Multi-pass - this less dissipative method, produces more fine details and keeps the smoke interface sharper compared to other methods, recommended for large scale explosions, veil-like smoke, pyroclastic flows, and all other situations where the sharpness is important.
Steps per frame (SPF) (MXS: spflimit0) - with this parameter we set the simulation time step to a good enough value for plausible extrapolation. Because the time step parameter is confusing for most users, we now set the simulation steps per frame instead. This parameter is very important and is closely related to the simulation's dynamics. When the simulation moves quickly, you have to use higher SPF, otherwise the result tends to form artifacts like grainy appearance, flickering liquid surface, etc.

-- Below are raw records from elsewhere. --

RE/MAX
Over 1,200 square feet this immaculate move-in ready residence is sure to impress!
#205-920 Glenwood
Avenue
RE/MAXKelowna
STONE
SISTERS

Higher SPF decreases the performance in a linear way, i.e. if you increase the SPF twice, your simulation will go twice as slow. However, the quality does not have linear relation to the SPF. Each simulation step kills fine details, and thus you have to use the lowest possible SPF that hides the above mentioned artifacts. Phoenix FD supports non integer SPF and SPF below 1, but It's recommended to use an integer value when possible. Values below 1 are needed when the simulation is very slow.
(MXS: A_StartSim, A_StopSim) - start, pause and stop the simulation.
- if the velocity channel is exported, Phoenix FD is able to restore the simulation. This command finds the nearest file containing velocity channel and continues the simulation from there (see Backup interval parameter).
Load (MXS:A_StartSim) - loads the content of a chosen cache file as initial state for the simulation.